Before President Trump used Twitter to label journalists enemies of the American people, Israeli Prime Minister Benjamin Netanyahu was picking fights with journalists on Facebook, his preferred social platform. Netanyahu has accused the owners of the left-wing daily Haaretz of having ties to the Nazis. And he has pursued an anti-TV-news vendetta so fierce it nearly shuttered one of the nation’s two news channels after it aired a series of investigative reports that were critical of the prime minister and his inner circle.
Such developments have drawn the attention of international media figures. This week, as Keshet Media Group — Israel’s undisputed television heavyweight — launched its fourth installment of INTV, its quasi-annual Jerusalem confab on innovation in television, it has among its participants for the first time CNN president Jeff Zucker, Fox Television Group CEO Dana Walden, and NBC president Jennifer Salke.
“When you look at the gestalt, it’s about how you maintain your sense of direction, creation, and vocation under these circumstances,” says Avi Nir, CEO of Keshet. “Media under attack — that’s a great opportunity for the media. The politics are challenging them, and so is digital, the changing of technology, and the new platforms.”
Walden spoke with Nir on March 6 at the conference, noting that Fox’s programming seeks to touch on “important” topics while shying away from overtly political messages at a time of great polarization in U.S. culture.
“We certainly don’t want to tackle politics right now. I think the best entertainment tackles social issues in a sort of seamless way,” she said, pointing to “Glee” as an example. “You have to entertain first. I am not interested in being a soapbox, but I am interested in having important content.”
|“You have to entertain first. I am not interested in being a soapbox.”|
The viewership of that content has experienced a seismic shift, she added, one that has prompted her to change her views of the overnight ratings reports. Television viewership is now unfolding on a three- and seven- day window, and Fox aims to adjust to that new reality. “We are trying to orient our company to the fact that viewers are watching shows in a much different way … the tail of our content is very long, and advertisers pay us for a seven-day window,” she said. “Just like we’re trying to be contemporary in how we platform our shows to our viewers, we have to be contemporary about how we evaluate the ratings and the research.”
Frank Spotnitz, creator of “The Man in the High Castle,” noted that streaming has upended Hollywood’s monopoly on content and made it possible for smaller foreign markets to compete. “I’m excited about this as an American and as a citizen of the world because I think for the first time, cultures have the chance to talk to each other,” he said. “The echo chamber that we’ve all had culturally can stop. And I think now given the troubling political times that we’re living in, that’s more important than ever.”
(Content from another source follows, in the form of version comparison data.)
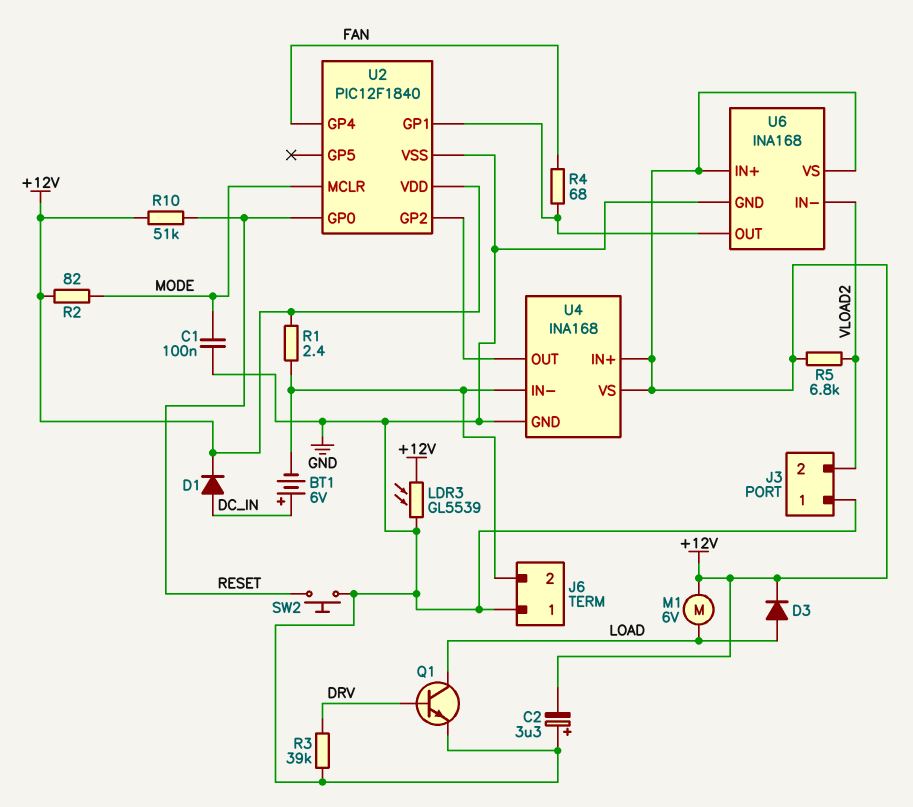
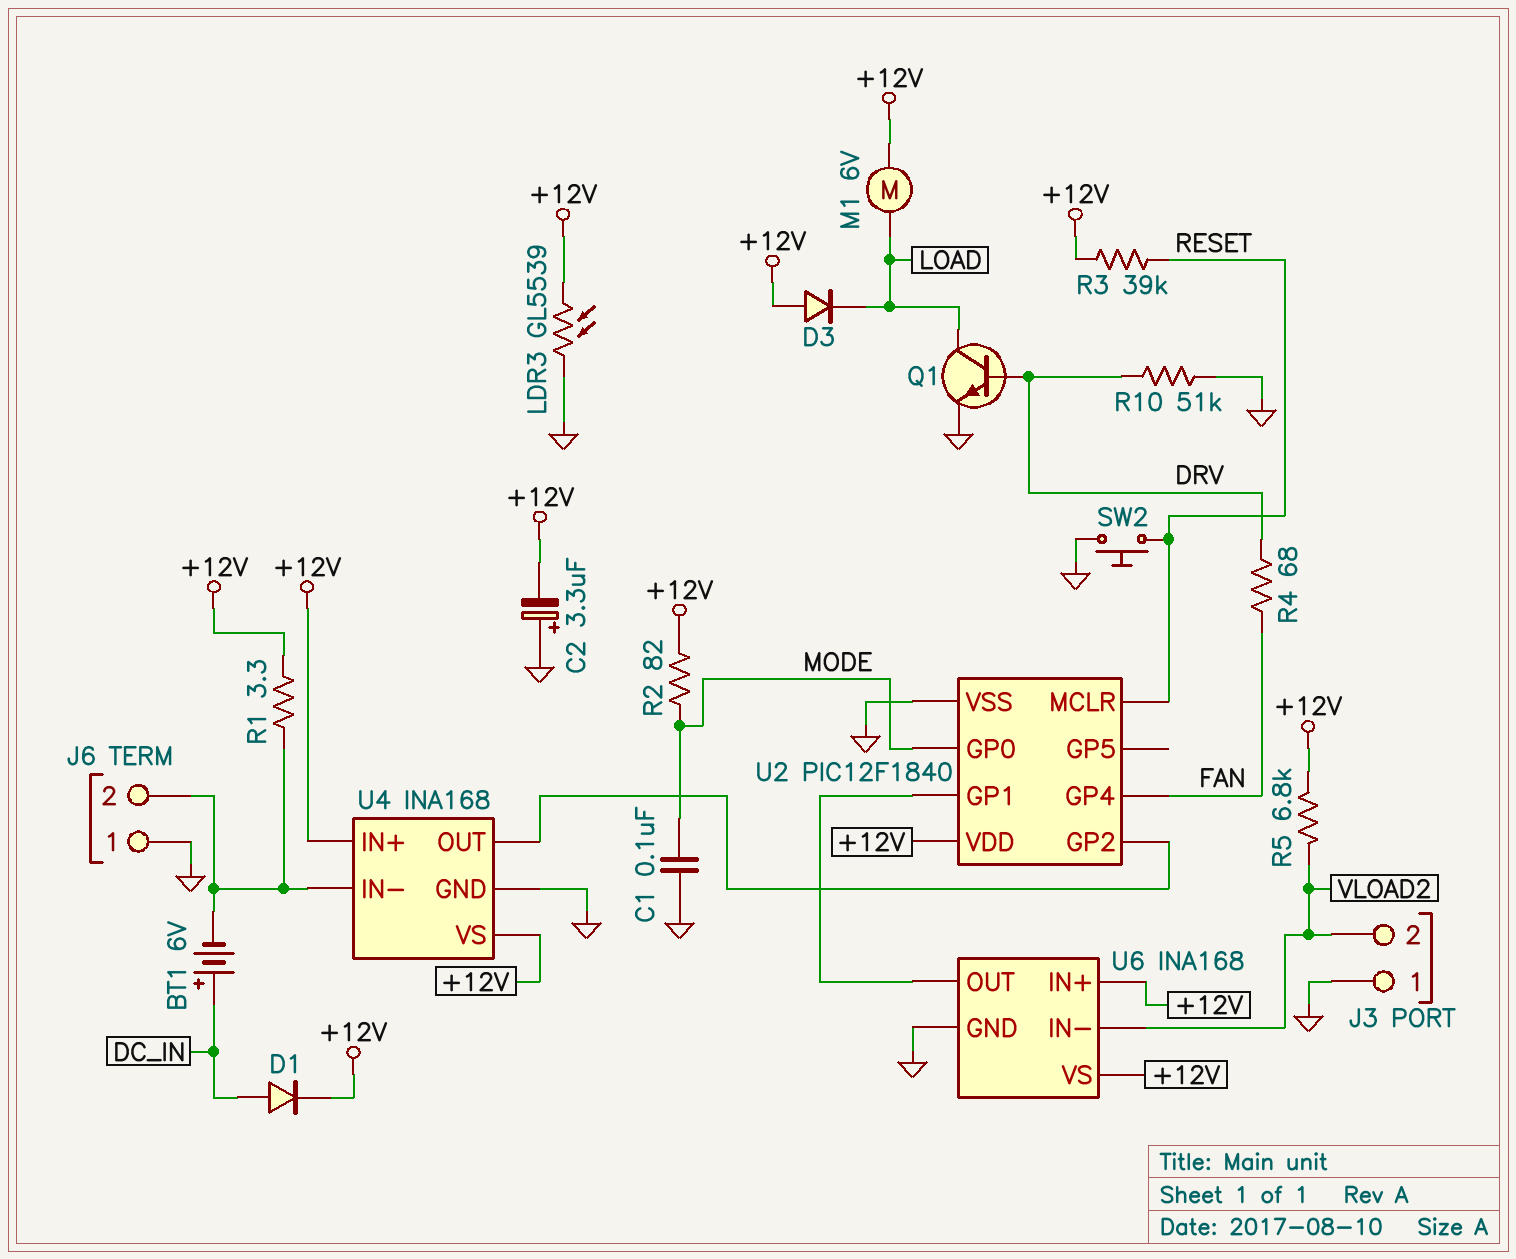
D3: diode (A LOAD, K +12V) -> diode (A +12V, K LOAD)
R1: 2.4 (+12V, J6/2) -> 3.3 (+12V, J6/2)
R3: 39k (DRV, GND) -> 39k (+12V, RESET)
R4: 68 (FAN, U2/GP1) -> 68 (DRV, FAN)
R10: 51k (+12V, RESET) -> 51k (DRV, GND)
U2 pin GP0: RESET -> MODE
U2 pin MCLR: MODE -> RESET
Israel has adapted to that idea, with creative media companies that are constantly innovating. With productions too cash-strapped for special effects or pricey locations, writers focus on character-driven scripts. When Gideon Raff first penned “Prisoners of War,” which evolved into “Homeland,” he focused on the drama of the human psyche rather than the car crashes and explosions that came with the show’s American adaptation. When “The Affair” writer Hagai Levi wrote his first script for “B’Tipul,” which would later become HBO’s “In Treatment,” he confined the action of each episode to a single room, a move that slashed production costs and upped the level of human emotion.
Technological innovation has also given the Jewish State a significant edge. The so-called “start-up nation,” second only to Silicon Valley in its concentration of innovative tech companies, Israel has excelled at harnessing its high-tech scene to generate global hits. For example, Koda Communications eliminated the need for a crew when it debuted “Mehubarim,” a reality show in which cast members film themselves on handheld cameras (and which became, under AOL, “Connected”).
Zucker, for his part, says he didn’t need much convincing when his friend Alex Gilady, the founder of Keshet and a longtime sports journalist in Israel, asked him to attend INTV this year.
“It was an easy request to say yes to,” he said, via email. “There has been a lot of talk about the concept of ‘truth’ in recent months, largely as a result of the U.S. presidential election. I can’t imagine a media conference at this point in time not addressing this issue, as almost anywhere I go these days, this is what people want to talk about.”